My opinions are perhaps coloured by my experience of the Steam client on Linux. I'm not exactly a newcomer to Linux (my first install used a 0.9 something kernel, and I compile kernels and userland programs on a very regular basis) but I couldn't get it to download a game at a first attempt. So what chance is the average Joe going to have.
However much you might hate Windows, the experience of installing programs - particularly games - is a pretty seamless one. Until Linux reaches that level of user-friendliness I can't see it making it as a gaming platform. I think the fractured nature of Linux - the number of different distributions each with their own different level of things like the standard C library - is a big problem here. OS X is a much more coherent platform than Linux and enjoys a level of support and restricted hardware choice that should make it a dream for programmers. Yet look at the state of games on OS X; it sucks compared to Windows.

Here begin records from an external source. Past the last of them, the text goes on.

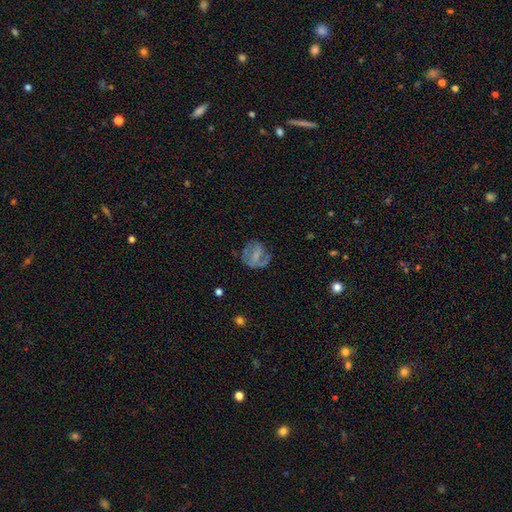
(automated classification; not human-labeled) A featured or disk galaxy (51%).

Vote fractions:
- Smooth or featured? featured or disk: 51% / smooth: 40% / star or artifact: 9%
- Edge-on disk? no: 97% / yes: 3%
- Merging? none: 45% / major disturbance: 28% / minor disturbance: 25% / merger: 3%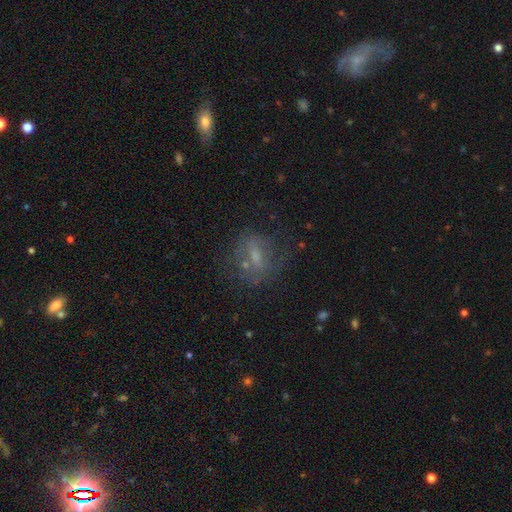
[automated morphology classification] smooth_or_featured: smooth (p=0.44) [alt: featured or disk p=0.39]
merging: none (p=0.58) [alt: minor disturbance p=0.19]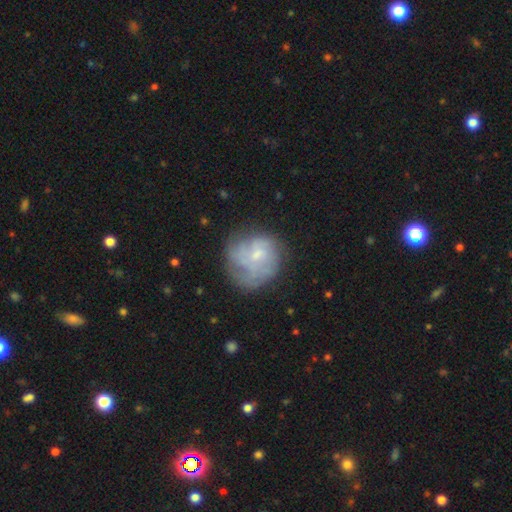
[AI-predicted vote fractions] Morphology: type=featured or disk (49%); merging=none (51%).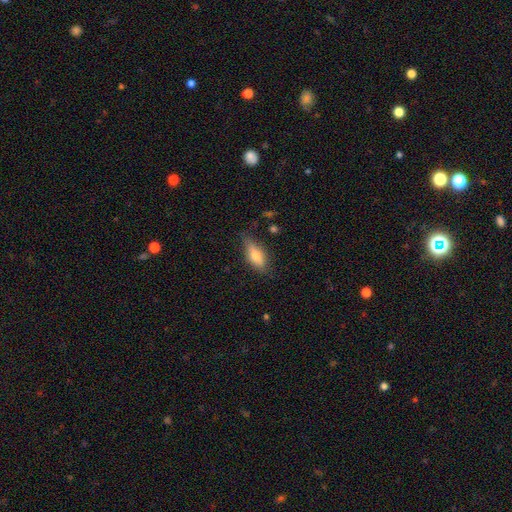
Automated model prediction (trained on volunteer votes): A smooth galaxy with no disk features (67%) that is in between round and cigar-shaped (63%). Merging: none (74%).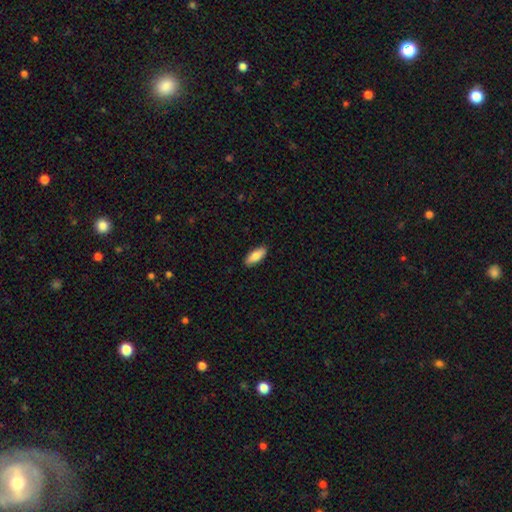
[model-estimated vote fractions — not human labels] The model was most divided on "how rounded": in between: 77%, cigar-shaped: 21%, round: 2%. More confident: merging — none (89%); smooth or featured — smooth (84%).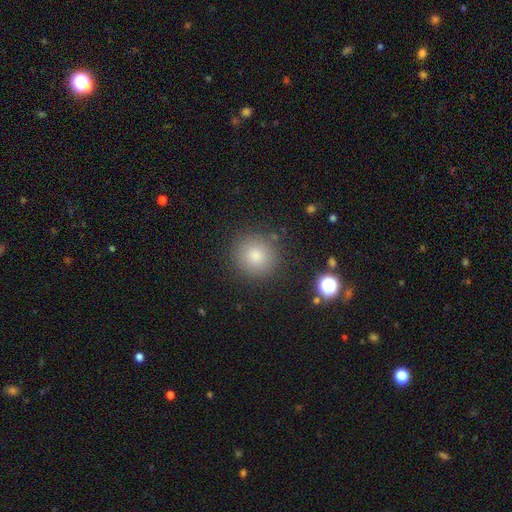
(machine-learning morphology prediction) smooth_or_featured: smooth (p=0.82) [alt: star or artifact p=0.11]
how_rounded: round (p=0.91) [alt: in between p=0.08]
merging: none (p=0.86) [alt: minor disturbance p=0.09]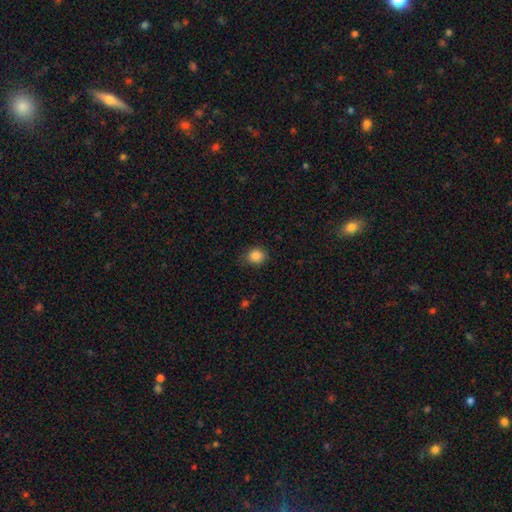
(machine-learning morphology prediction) Overall: smooth (86%). How rounded: round (73%). Merging: none (78%).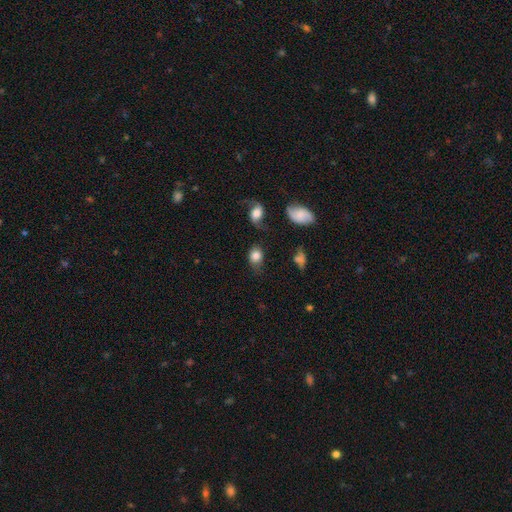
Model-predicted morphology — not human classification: The model was most divided on "how rounded": in between: 59%, round: 39%, cigar-shaped: 2%. More confident: smooth or featured — smooth (79%); merging — none (63%).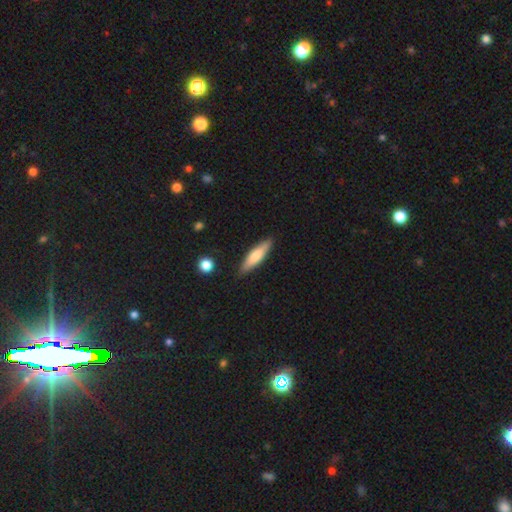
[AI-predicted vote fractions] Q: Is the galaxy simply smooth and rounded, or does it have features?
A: smooth — 66%.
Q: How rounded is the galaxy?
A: cigar-shaped — 75%.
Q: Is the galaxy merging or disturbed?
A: none — 87%.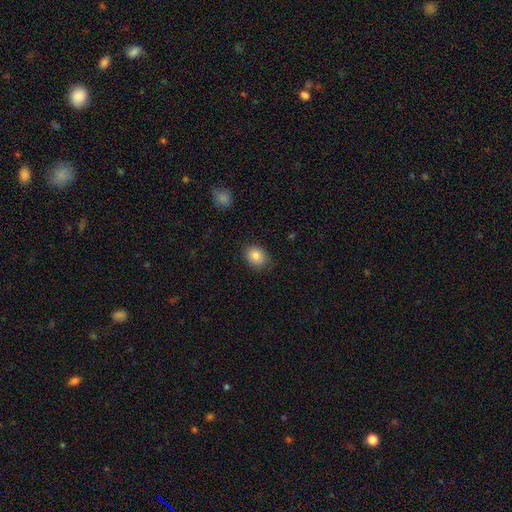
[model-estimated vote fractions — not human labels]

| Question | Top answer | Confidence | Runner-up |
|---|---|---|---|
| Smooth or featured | smooth | 85% | star or artifact (9%) |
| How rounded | round | 57% | in between (42%) |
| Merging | none | 84% | minor disturbance (12%) |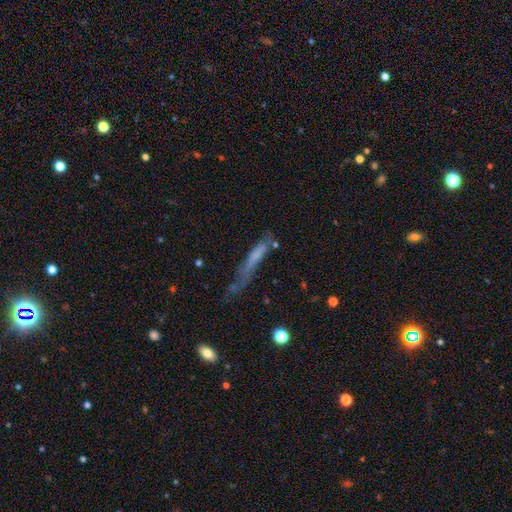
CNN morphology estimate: Smooth or featured? smooth (57%)
How rounded? cigar-shaped (91%)
Merging? none (41%)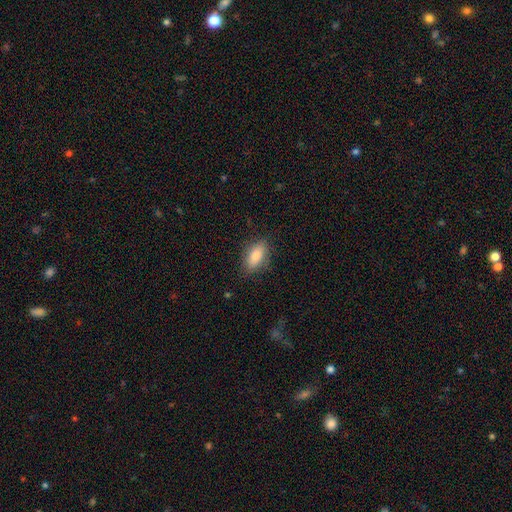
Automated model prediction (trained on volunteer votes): A smooth galaxy with no disk features (84%) that is in between round and cigar-shaped (86%).

Vote fractions:
- Smooth or featured? smooth: 84% / featured or disk: 9% / star or artifact: 7%
- How rounded? in between: 86% / cigar-shaped: 11% / round: 4%
- Merging? none: 81% / minor disturbance: 14% / major disturbance: 3% / merger: 1%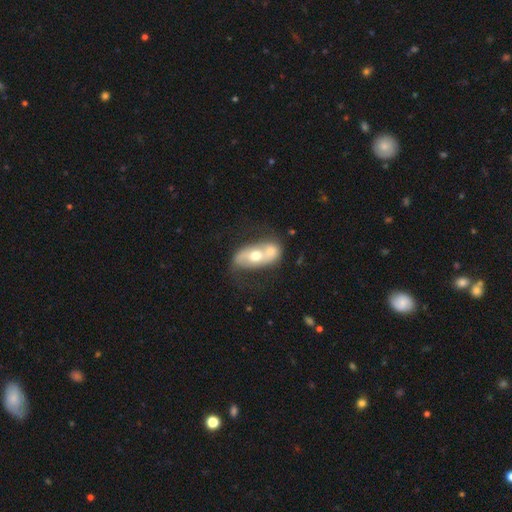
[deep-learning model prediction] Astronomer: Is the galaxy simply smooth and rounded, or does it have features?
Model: featured or disk — 57% (runner-up: smooth, 37%).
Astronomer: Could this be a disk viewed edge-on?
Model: no — 92%.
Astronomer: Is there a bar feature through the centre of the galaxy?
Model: no — 73%.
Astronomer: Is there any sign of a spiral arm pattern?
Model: no — 53% (runner-up: yes, 47%).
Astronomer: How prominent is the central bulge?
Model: moderate — 73%.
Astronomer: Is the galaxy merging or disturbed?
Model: merger — 55%.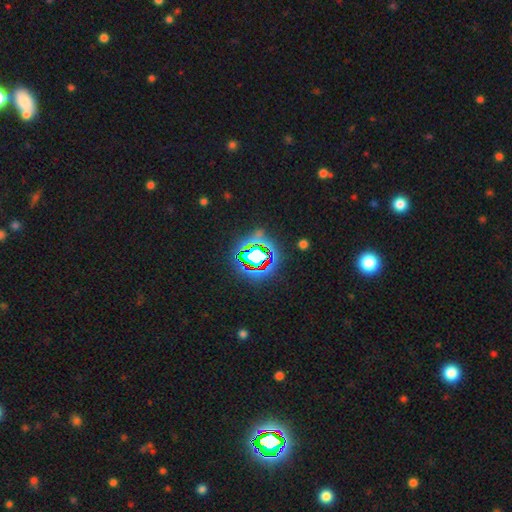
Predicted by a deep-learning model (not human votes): Q: Smooth or featured?
A: star or artifact (79%); runner-up: smooth (12%)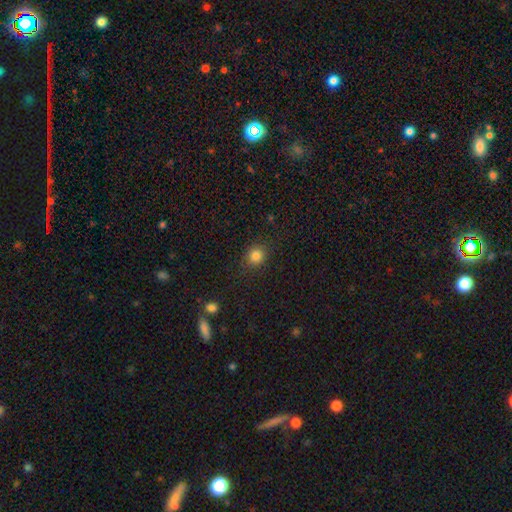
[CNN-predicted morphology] Smooth or featured? smooth (83%)
How rounded? round (76%)
Merging? none (84%)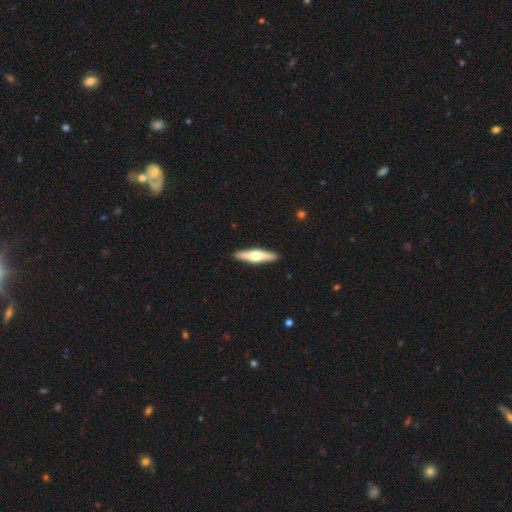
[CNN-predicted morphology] smooth_or_featured: featured or disk (p=0.57) [alt: smooth p=0.39]
disk_edge_on: yes (p=0.95) [alt: no p=0.05]
edge_on_bulge: rounded (p=0.94) [alt: boxy p=0.03]
merging: none (p=0.92) [alt: minor disturbance p=0.06]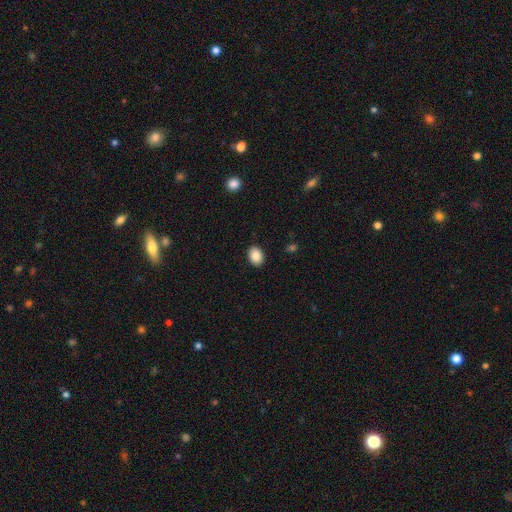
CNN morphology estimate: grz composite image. It shows a smooth galaxy with no disk features (89%) that is in between round and cigar-shaped (69%). Merging: none (90%).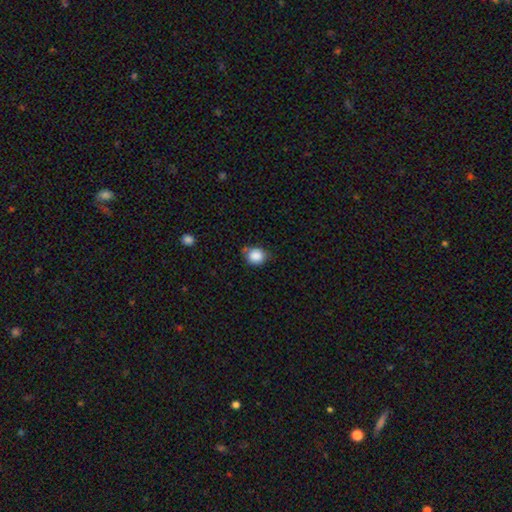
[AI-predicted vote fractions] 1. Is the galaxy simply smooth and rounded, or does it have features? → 87% smooth, 9% star or artifact, 4% featured or disk.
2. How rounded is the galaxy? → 76% round, 23% in between, 1% cigar-shaped.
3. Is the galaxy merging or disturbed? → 66% none, 25% minor disturbance, 5% major disturbance, 4% merger.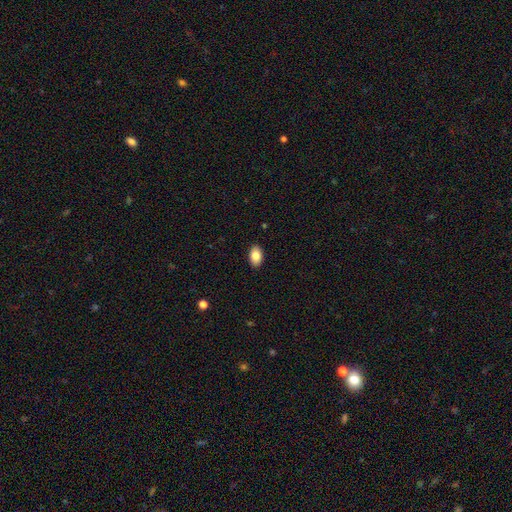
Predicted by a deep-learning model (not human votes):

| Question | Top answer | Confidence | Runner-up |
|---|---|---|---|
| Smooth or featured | smooth | 85% | featured or disk (8%) |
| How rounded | in between | 91% | round (7%) |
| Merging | none | 90% | minor disturbance (8%) |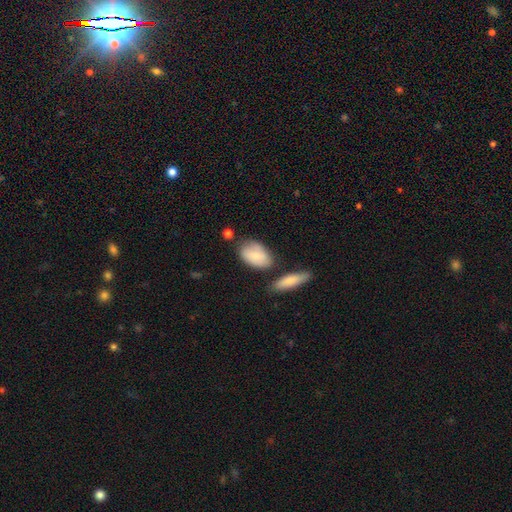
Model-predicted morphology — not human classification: Smooth or featured? smooth (79%)
How rounded? in between (89%)
Merging? none (63%)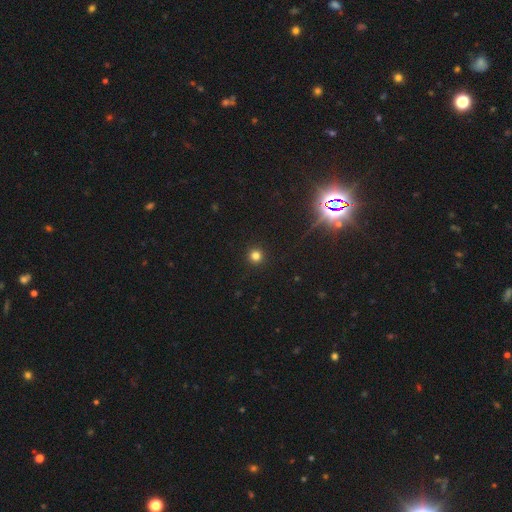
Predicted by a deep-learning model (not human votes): The model was most divided on "smooth or featured": smooth: 79%, star or artifact: 16%, featured or disk: 5%. More confident: how rounded — round (96%); merging — none (93%).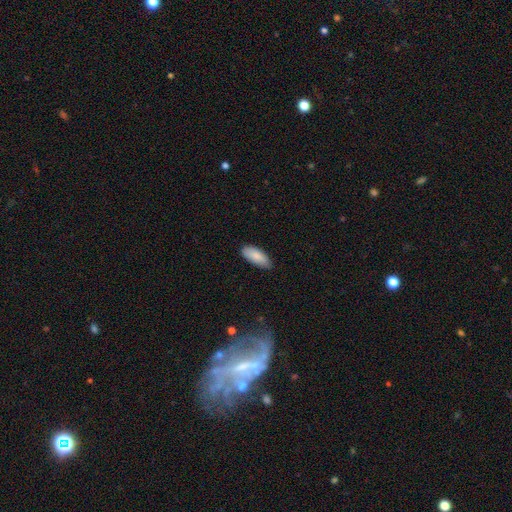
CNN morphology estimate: Smooth or featured? Predicted: smooth (p=0.86). How rounded? Predicted: in between (p=0.85). Merging? Predicted: none (p=0.79).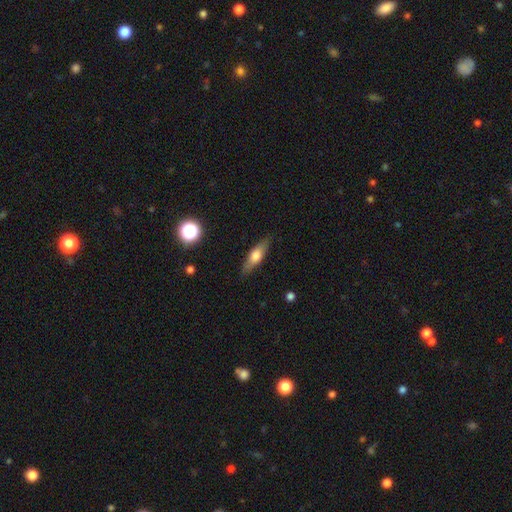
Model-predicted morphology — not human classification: smooth_or_featured: smooth (p=0.52) [alt: featured or disk p=0.40]
how_rounded: cigar-shaped (p=0.55) [alt: in between p=0.41]
merging: none (p=0.86) [alt: minor disturbance p=0.10]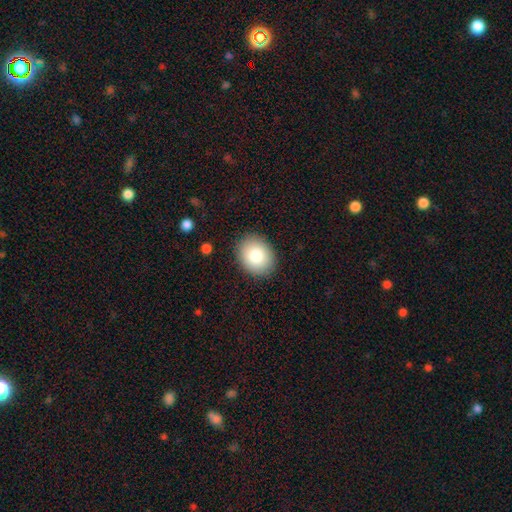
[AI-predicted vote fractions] Smooth or featured?
  - smooth: 83% *
  - featured or disk: 9%
  - star or artifact: 8%
How rounded?
  - round: 52% *
  - in between: 47%
  - cigar-shaped: 1%
Merging?
  - none: 89% *
  - minor disturbance: 8%
  - major disturbance: 2%
  - merger: 1%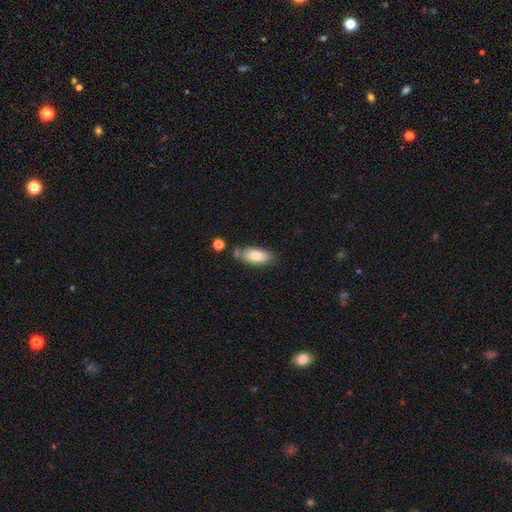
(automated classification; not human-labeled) Morphology: type=smooth (78%); roundness=in between (85%); merging=none (68%).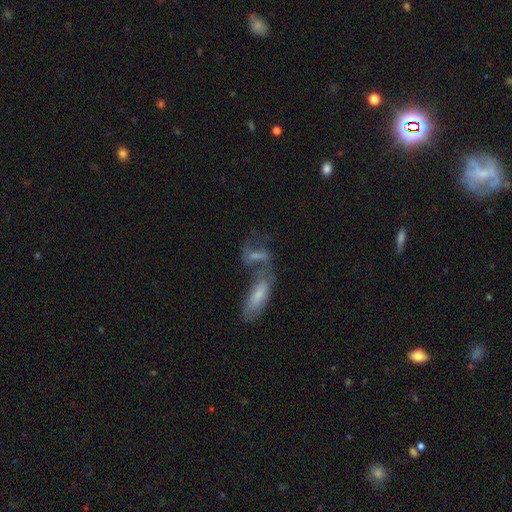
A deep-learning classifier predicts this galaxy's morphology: Smooth or featured: featured or disk — 48% (smooth — 40%)
Merging: merger — 57% (none — 24%)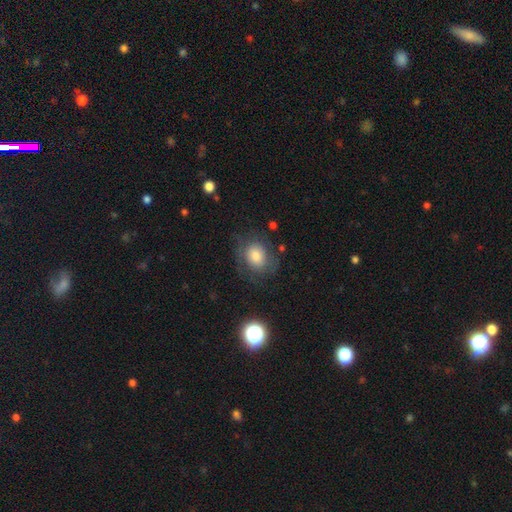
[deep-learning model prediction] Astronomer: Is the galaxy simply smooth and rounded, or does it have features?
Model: smooth — 60%.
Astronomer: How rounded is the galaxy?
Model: round — 62% (runner-up: in between, 37%).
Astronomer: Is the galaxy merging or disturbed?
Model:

The only serious attempt that I see so far to produce a coherent games platform using Linux is the Steam Game Box, which turns out to be a high-end PC that is probably going to be even more expensive than the average Mac - and that's saying something. Why would people go for that rather than an XBox One or a PS4 where for a much lesser outlay you can have access to a huge selection of games, plus all the media centre aspects they offer? I'm not convinced that whether the platform is open or not matters much to the average man or woman in the street.
So, in answer to the OP "Can I run Steam and all their games on Linux or do I need Windows?" the answer is, very definitely, "You need Windows".